Had the boy refused to share the bread and the fish, then they would not have eaten that evening. The Gospel today is about the multiplication of the bread and fish of which Jesus and his disciples were able to feed about five thousand men. This scene is a beautifully described to us in the account of John the Evangelist when he narrated:
After this Jesus went to the other side of the Sea of Galilee, near Tiberias, and large crowds followed him, because of the miraculous signs they saw, when he healed the sick. So, he went up into the hills and sat down there with his disciples. Now the Passover, the feast of the Jews, was at hand. Then lifting up his eyes, Jesus saw the crowds that were coming to him, and said to Philip, “Where shall we buy bread so that these people may eat?” He said this to test Philip, for he himself knew what he was going to do. Philip answered him, “Two hundred silver coins would not buy enough bread for each of them to have a piece.” Then one of Jesus’ disciples, Andrew, Simon Peter’s brother, said, There is a boy here who has five barley loaves and two fish, but what good are these for so many?” Jesus said, “Make the people sit down.” There was plenty of grass there, so the people, about five thousand men, sat down. Jesus then took the loaves, gave thanks, and distributed them to those who were seated. He did the same with the fish, and gave them as much as they wanted. And when they had eaten enough, he told his disciples, “Gather up the pieces left over, that nothing may be lost.” So they gathered them up and filled twelve baskets with bread, that is, with pieces of the five barley loaves left over by those who had eaten. When the people saw the miracle which Jesus had performed, they said, “This is really the Prophet, the one who is to come into the world.” Jesus realized that they would come and take him by force to make him king, so he fled to the hills by himself. —John 6: 1-15
In our everyday life, it is a fact that there are those who have most and who have less.
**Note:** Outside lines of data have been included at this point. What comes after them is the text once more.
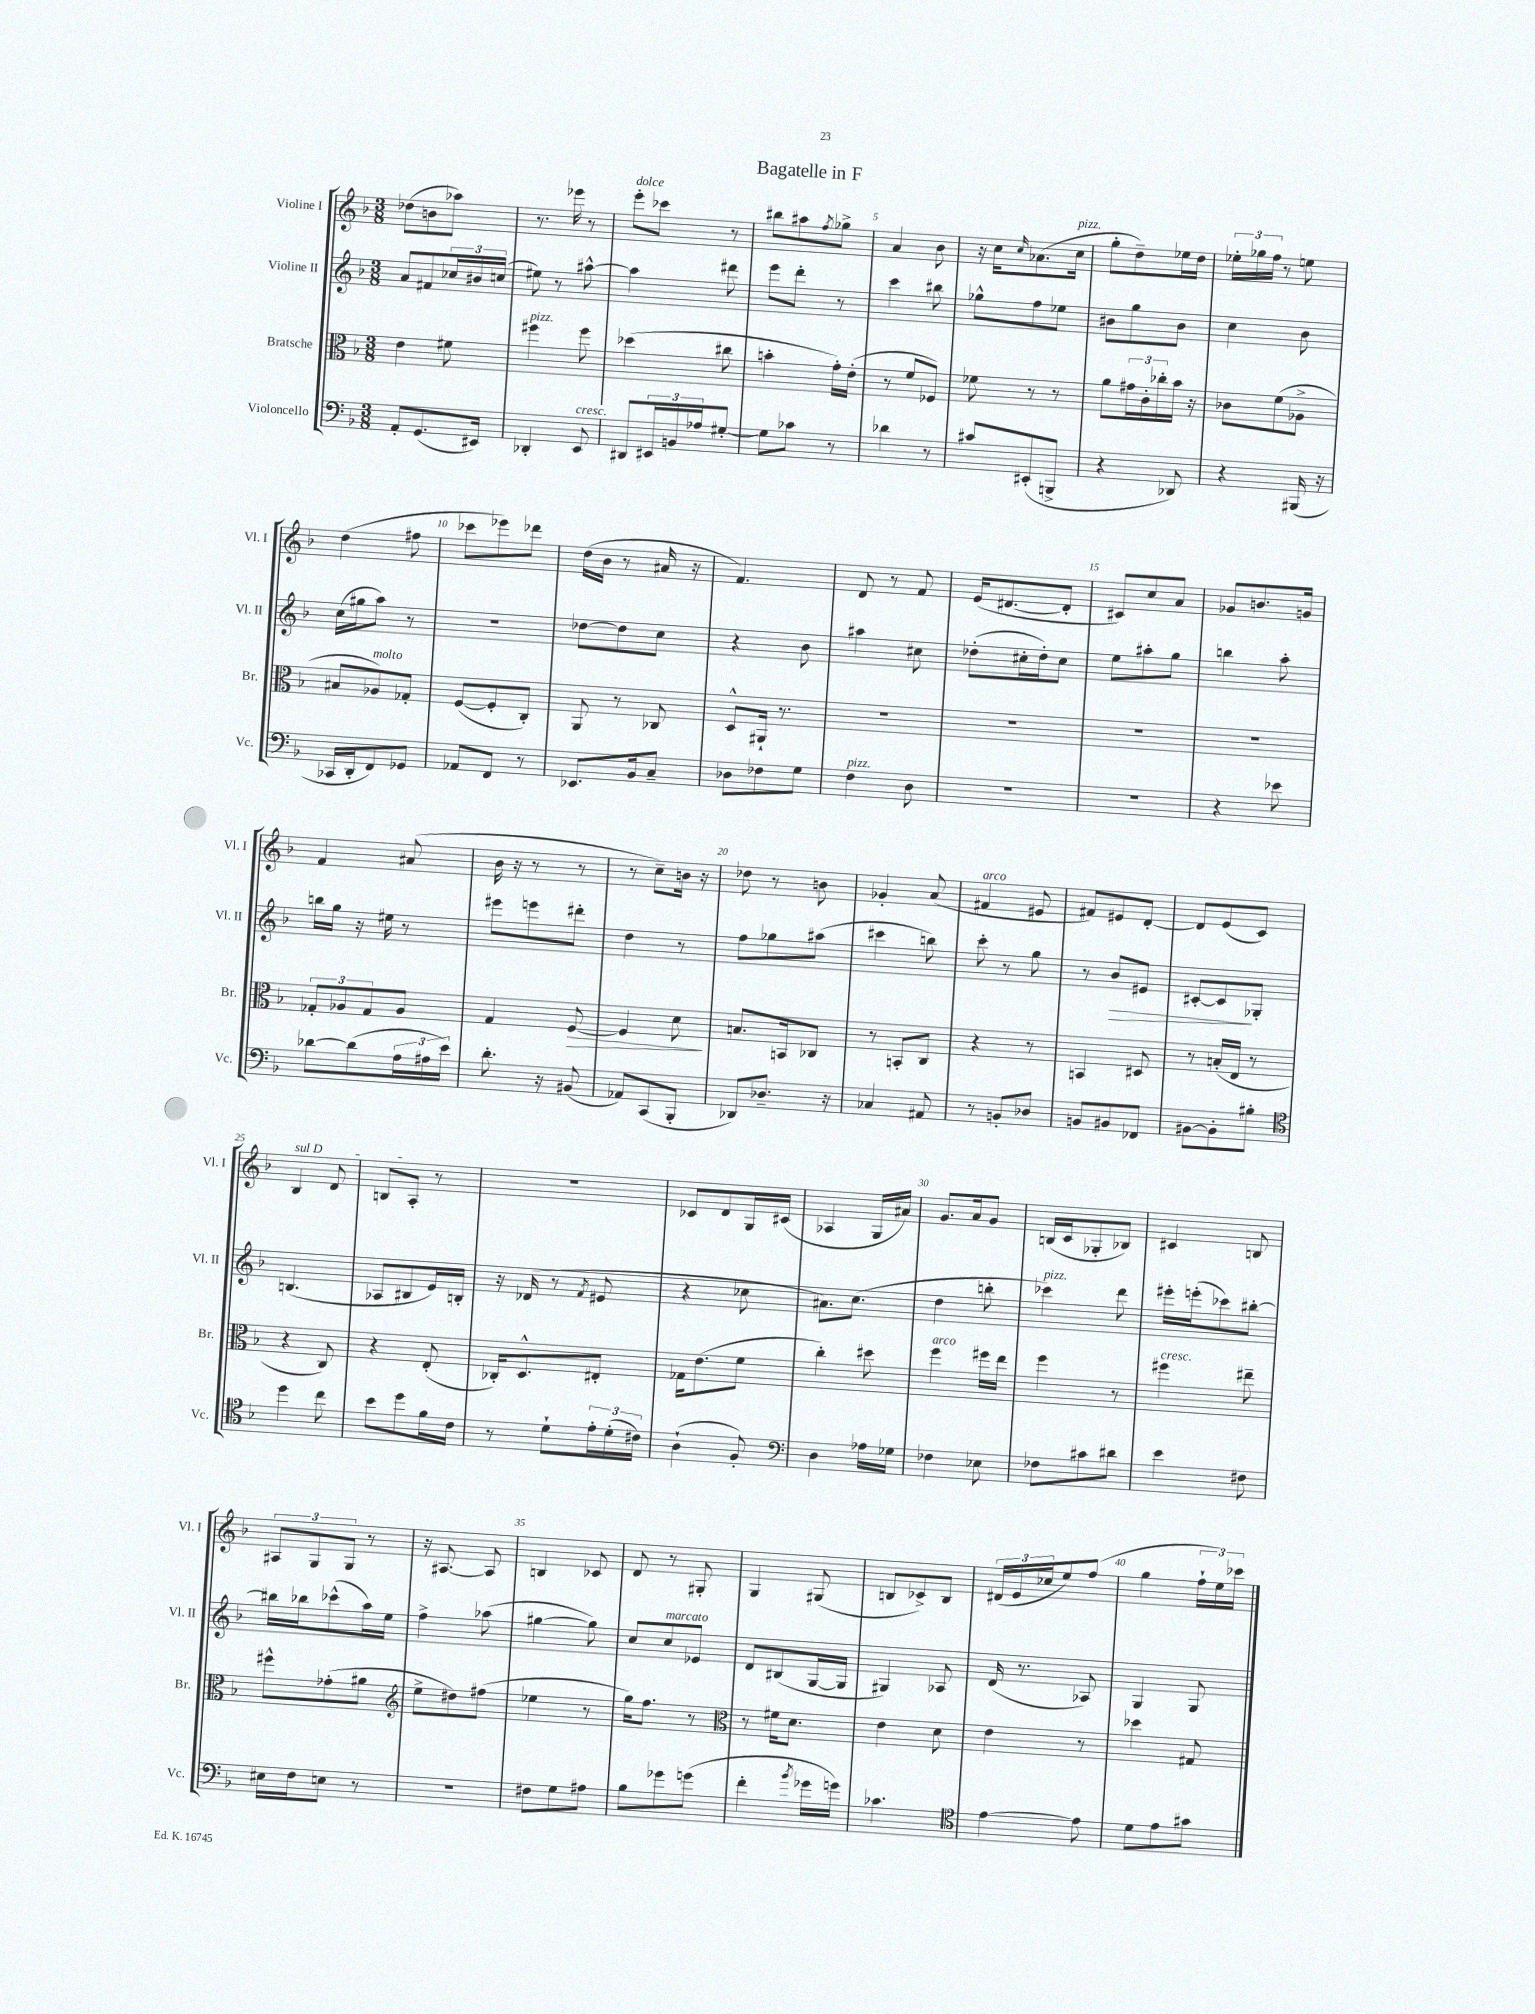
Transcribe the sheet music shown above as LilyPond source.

\header { title = "Bagatelle in F" }
<<
\new StaffGroup <<
\new Staff = "s0" \with { instrumentName = "Violine I" shortInstrumentName = "Vl. I" } {
    \clef treble \key f \major \numericTimeSignature \time 3/8
    des''8( b'8 aes''8) |
    r8. ees'''16 r8 |
    e'''8-.^\markup { \italic "dolce" } ces'''8 r8 |
    bis''8 ais''8 \acciaccatura { f''8 } ges''8-> |
    a'4 bes'8 |
    r16 c''16 \grace { c''16 } aes'8.( c''16^\markup { \italic "pizz." } |
    g''8-. d''8--) ees''16 d''16 |
    \tuplet 3/2 { ees''16-. ges''16 f''16 } r8 e''8 |
    d''4( fis''8 |
    ces'''8 ees'''8) des'''8 |
    d''16( bes'16 r8 ais'16 r16 |
    f'4.) |
    d'8 r8 f'8 |
    e'16( dis'8.~ dis'8-. |
    cis'8) c''8 a'8 |
    ges'8 b'8. g'16 |
    f'4 ais'8( |
    bes'16 r16 r8 r8 |
    r8 c''8--) b'16 r16 |
    des''8 r8 b'8 |
    ges'4-. a'8( |
    fis'4^\markup { \italic "arco" } eis'8 |
    fis'8) eis'8 d'8~-. |
    d'8 e'8( c'8) |
    \once \override TextSpanner.bound-details.left.text = \markup { \italic "sul D" } bes4\startTextSpan d'8 |
    b8 a8-.\stopTextSpan r8 |
    r4. |
    ces'8 d'8 g16 cis'16( |
    aes4 g16 ais'16) |
    g'8. a'16 g'8 |
    b16( c'16 ges8-. bes8) |
    cis'4 b8 |
    \tuplet 3/2 { ais8 g8 g8 } r8 |
    r16 ais8.~ ais8 |
    b4 ces'8 |
    d'8 r8 gis8-. |
    g4 gis8( |
    b8 ces'8->) b8 |
    \tuplet 3/2 { dis'16( e'16 ces''16 } e''8) f''8( |
    g''4 \tuplet 3/2 { f''16-! e''16) ces'''16 } \bar "|." |
}
\new Staff = "s1" \with { instrumentName = "Violine II" shortInstrumentName = "Vl. II" } {
    \clef treble \key f \major \numericTimeSignature \time 3/8
    a'8 fis'8 \tuplet 3/2 { ces''16 bis'16 c''16( } |
    eis''8) r8 ais''8~-^ |
    ais''4 dis'''8 |
    e'''8 d'''8-. r8 |
    c'''4 bis''8 |
    ges''8-^ f''8 ees''8 |
    bis'8 g''8 bis'8 |
    c''4 bes'8 |
    c''16( gis''16 a''8) r8 |
    R4. |
    des''8~ des''8 c''8 |
    r4 bes'8 |
    ais''4 cis''8 |
    des''8-.( cis''16-. des''16-.) cis''8 |
    e''8 ais''8-. g''8 |
    b''4 a''8-. |
    b''16 g''16 r16 eis''16 r8 |
    eis'''8 e'''8 dis'''8-. |
    d''4 r8 |
    f''8 ges''8 ais''8( |
    cis'''4 b''8) |
    c'''8-. r8 g''8 |
    r8 bes'8\> eis'8 |
    cis'8~-. cis'8\! ges8-. |
    b4.( |
    aes8 bis8 e'16) b16-. |
    r16 des'16( r8 \acciaccatura { f'8 } eis'8 |
    r4 ces''8 |
    ais'8.) c''8.( |
    d''4 b''8-. |
    ces'''4^\markup { \italic "pizz." }) d'''8 |
    eis'''16-. e'''16-.( ces'''8) bis''8~-. |
    bis''16 bes''16 ces'''8-^( a''16) e''16 |
    f''4-> aes''8( |
    gis''4~ gis''8) |
    c''8 c''8^\markup { \italic "marcato" } ees'8 |
    d'8 bis8( g16~ g16 |
    gis4) aes8 |
    d'16( r8. aes8) |
    g4 g8 \bar "|." |
}
\new Staff = "s2" \with { instrumentName = "Bratsche" shortInstrumentName = "Br." } {
    \clef alto \key f \major \numericTimeSignature \time 3/8
    e'4 fis'8 |
    fis''4^\markup { \italic "pizz." } fis''8 |
    des''4( cis''8 |
    b'4-. g'16-.) e'16-.( |
    r8 f'8 fes8) |
    fes'8 r8 r8 |
    a'8 \tuplet 3/2 { gis'16 c'16-. ces''16-. } bes'16 r16 |
    ces'8 f'8( aes8-> |
    bis8 aes8^\markup { \italic "molto" }) ges8-. |
    f8~( f8-. c8-.) |
    a,8 r8 ces8 |
    d8-^ ais,16-! r8. |
    R4. |
    R4. |
    R4. |
    R4. |
    \tuplet 3/2 { ges8-. aes8 ges8 } aes8 |
    g4 f8~\> |
    f4 d'8\! |
    b8. b,16 ces8 |
    r8 b,8-. c8 |
    r4 r8 |
    b,4 dis8 |
    r8 b16-.( e16 r8 |
    r4 c8) |
    r4 e8-.( |
    ces16-.) d8.-^ eis8-. |
    ges16 e'8.( f'8 |
    c''4-.) dis''8 |
    f''4^\markup { \italic "arco" } fis''16 e''16 |
    f''4 r8 |
    fis''4^\markup { \italic "cresc." } eis''8-- |
    fis''8-^ ges'8-.( ais'8 |
    \clef treble e''8-> dis''8) fis''8( |
    ees''4 r8 |
    g''16) f''8. r8 |
    \clef alto r8 fis'16 d'8. |
    e'4 d'8 |
    e'4 r8 |
    des''4 gis8 \bar "|." |
}
\new Staff = "s3" \with { instrumentName = "Violoncello" shortInstrumentName = "Vc." } {
    \clef bass \key f \major \numericTimeSignature \time 3/8
    a,8-. g,8.( eis,16) |
    des,4-. e,8^\markup { \italic "cresc." } |
    dis,8 \tuplet 3/2 { eis,16 b,16 aes16 } gis8~-. |
    gis8 ces'8 r8 |
    des'4 r8 |
    cis'8 eis,8-.( b,,8-> |
    r4 des,8) |
    r4 bis,,16( r16 |
    ces,16 d,16-. f,8) ges,8 |
    aes,8 f,8 r8 |
    ees,8. bes,16 c8-- |
    des8 fes8 g8 |
    f4^\markup { \italic "pizz." } d8 |
    R4. |
    R4. |
    r4 ees'8 |
    des'8~ des'8( \tuplet 3/2 { a16 ais16 e'16) } |
    d'8.-. r16 bis,8( |
    aes,8) c,8( bes,,8-. |
    des,8) des8.-- r16 |
    ces4 ais,8 |
    r8 b,8-. des8 |
    b,8 bis,8 fes,8 |
    bis,8~ bis,8-. bis8-. |
    \clef tenor d''4 c''8 |
    bes'8 d''8 f'16 c'16 |
    r8 d'8-! \tuplet 3/2 { e'16-. d'16-.( cis'16) } |
    a4-!( f8-.) |
    \clef bass d4 aes16 ges16 |
    fes4 ees8 |
    fes8 cis'8 dis'8 |
    e'4 fis8 |
    eis16 f16 e8 r8 |
    R4. |
    fis8 g8 ais8 |
    bes8 ges'8 g'8( |
    f'4-. \acciaccatura { bes'8 } ges'16 g'16) |
    ces'4. |
    \clef tenor e'4~ e'8 |
    d'8 e'8 gis'8 \bar "|." |
}
>>
>>
\layout { \context { \Score \override BarNumber.break-visibility = ##(#f #t #t) barNumberVisibility = #(every-nth-bar-number-visible 5) } }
Some of us are given big opportunities while others are tremendous limitations and deprivations.
People ask for more, and more. People need new perspectives and new directions in their lives. The cries of the people of Israel during the time of Jesus were of newness in life and in their way of living. The large crowds followed Jesus to listen to his teachings are mostly those who “have nots.” They are referred to as sheep without a shepherd.
In the Gospel, while Jesus was preaching and healing, and preparing for the feast of the Passover, Jesus saw that the people have not yet eaten. His concern was how to feed the crowd and he called Philip, one of his disciples. Philip retorted that it is impossible to procure the needed food since the number is so large, around five thousand men. And Philip found a boy with barely five loaves of bread and two pieces of fish.
Jesus asked them to sit and then he prayed and raised the bread and the fish. And there was plenty of bread that followed. The miracle of God’s goodness and providence once again have been experienced by the people. The miracle that everyone was fed and filled while the left over were still more. This is the miracle of sharing love, of concern, of care. Jesus’ concern for the people and the boy who was also willing to share his bread and fish. And the people followed to start sharing their goods and lives after they witnessed and received.
Every year, the Sunday after the feast of Our Lady of Mount Carmel (July 16) and the Prophet Elijah (July 20), the Carmelites in Manila and its neighboring provinces gather for the annual celebration of the Carmelite Family Day. The miracle of God’s family and goodness is being relived and celebrated by the Carmelites and who reflected this year on “Kindling the Carmelite Spirit in the Year of Faith at the Service of the Church.” The miracle of celebrating Carmelite life as one family in the Lord.
Eucharist, talk and refection, a program with games and presentations, and lunch shared by all highlig the event. Men and women, priests, the consecrated and lay, young and old, share the Bread of Life—Jesus as each one is committed to live out our Christian vocation in the Carmelite way. It is a multiplication of the bread of life in the hearts of every Carmelite.
But this invitation is not only for the Carmelites. All Christians are asked to listen to Jesus in the message of sharing love; and to share what we have. We share not only our food, but also our stories, our dreams and aspirations, our efforts and wishes, our very selves and our mission. We need to listen to God and do whatever He tells us what to do.
Let us ask ourselves the following;
Am I willing to share what I have and with those who “have nots”?
Am I open to share my talents, treasures and time with those who are in need?
Do I pray and lift my eyes to the heavens and surrender to God my everything?
Prayer: Lord our God, may we never go hungry and thirsty in this world as we take and enjoy the graces that we receive everyday. Help us to see you in the people who seek for truth and meanings. Help us to be always trustful and generous so that we will be able to share our lives and goods, great and small may be, with the people around us. This we ask though Christ our Lord, who lives and reigns with You, and the Holy Spirit, one God, forever and ever. Amen.